Over the last couple of years, data center aficionados in Silicon Valley have spent an awful lot of time gushing over Nicira Networks, a startup that promised to revolutionize the networking industry. Now the gushing has turned to jaw-dropping jealousy, as VMware has just agreed to buy Nicira for $1.26 billion in cash and stock.
Nicira has been billed as the virtual networking company. This basically means it’s using software to handle a lot of networking functions typically done by hardware such as switches to help computers communicate with each other. In a traditional data center, administrators have to configure the physical wiring among switches, storage systems, and computers and set up pretty rigid policies to govern the flow of information across all the hardware.
The software approach favored by Nicira adds flexibility because people can use a control screen to adjust virtual connections as they see fit. The technology proves particularly useful in large cloud computing centers, where companies must manage tens of thousands of systems and try to balance traffic across all those computers. VMware is a natural suitor for this type of technology. After all, it popularized virtual—or software-based—servers and has been on a quest to handle most of the core data center functions in software. The company has done work on its own virtualized networking technology, while also now acquiring some cutting-edge help.
That said, VMware, which is 80 percent owned by EMC, has been a longtime ally of Cisco Systems, the world’s largest networking company, and the deal could complicate that relationship. Nicira’s technology is seen as a threat to Cisco, which dominates the physical switch business.
Nicira really grabbed my attention back in May 2011, when its offices were robbed in an apparent espionage attack aimed at stealing the company’s source code. The company has since gone on to garner a lot of favorable press and to win over top-tier customers like AT&T, EBay, and Fidelity. The heart of its technology grew out of research done at Stanford University.

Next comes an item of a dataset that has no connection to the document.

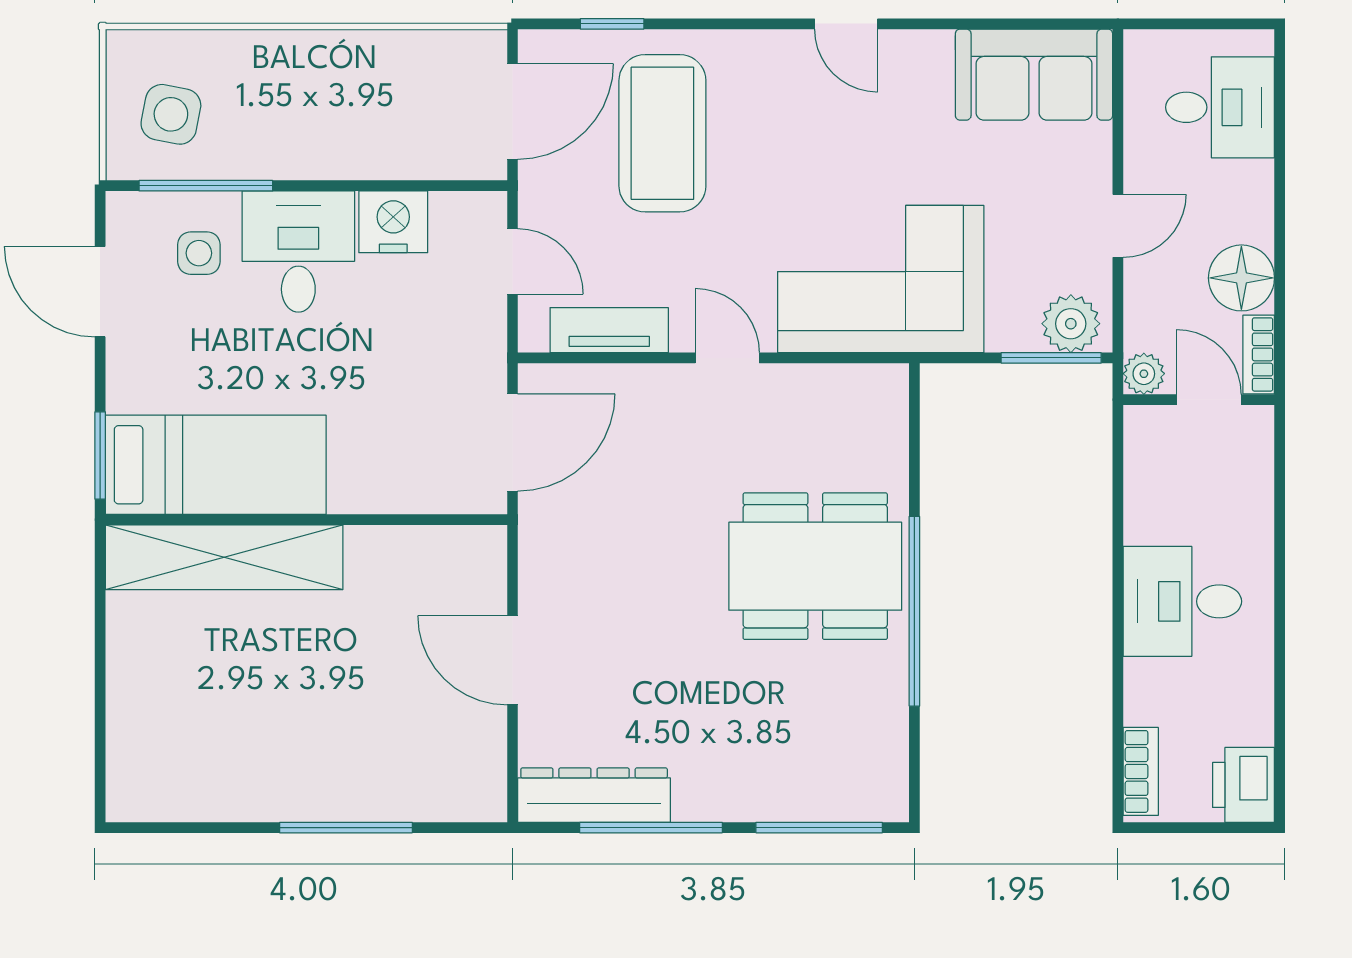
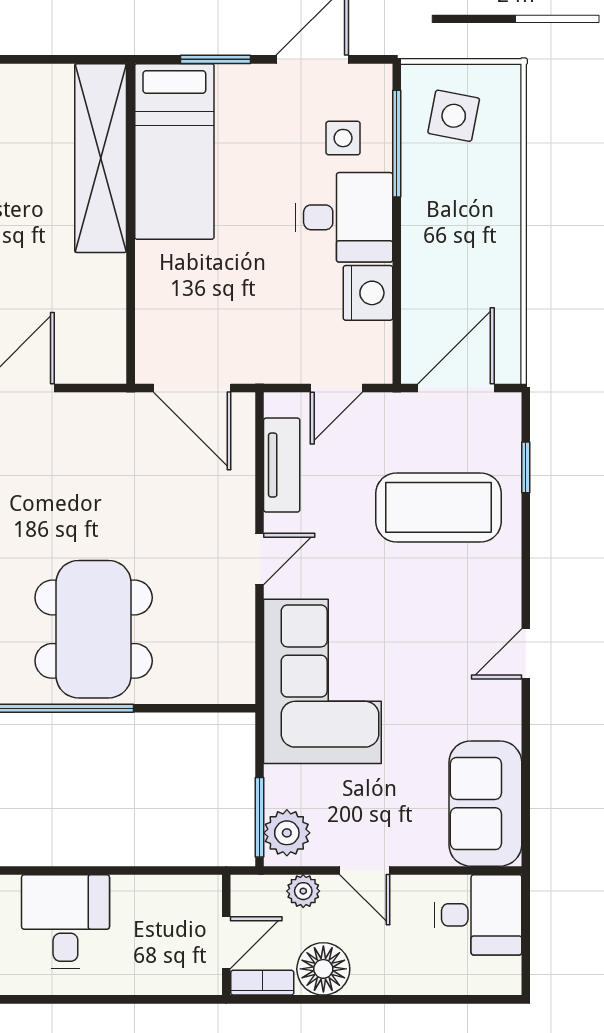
desk: (1220, 107) -> (478, 915), moved, turned -90
door: (513, 111) -> (456, 388), swing flipped
plant: (1144, 374) -> (303, 891), moved
window: (100, 455) -> (215, 59), moved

This megadeal figures to be the last in a string of acquisitions by VMware Chief Executive Officer Paul Maritz. Come September, Maritz will go over to EMC to become chief strategist. Meanwhile, Pat Gelsinger, currently a top executive at EMC, will become VMware’s CEO. (Even though EMC owns most of VMware, it’s still weird to see two public companies swap executives like this, especially when they say nothing of the players to be named later and cash considerations involved in the trade.)
Gelsinger will be the guy tasked with taking VMware from its position as king of the very lucrative server virtualization niche to becoming a much, much broader cloud computing player going to war against Microsoft, Google, Amazon.com, and others. VMware does not want to run cloud computing services so much as sell large companies all the software they need to create their own “internal” cloud—to treat their data center as a computing whole instead of piece parts.
As for Nicira, the founding team obviously made out well, but the sale would seem to indicate doubts about the broad appeal of the technology. This is the year of the business computing initial public offering, with close to 10 companies going, or planning to go, public. Such companies as Palo Alto Networks and Workday hope to become the multibillion-dollar empires of tomorrow, while Nicira is selling out just a couple of months after it unveiled its technology.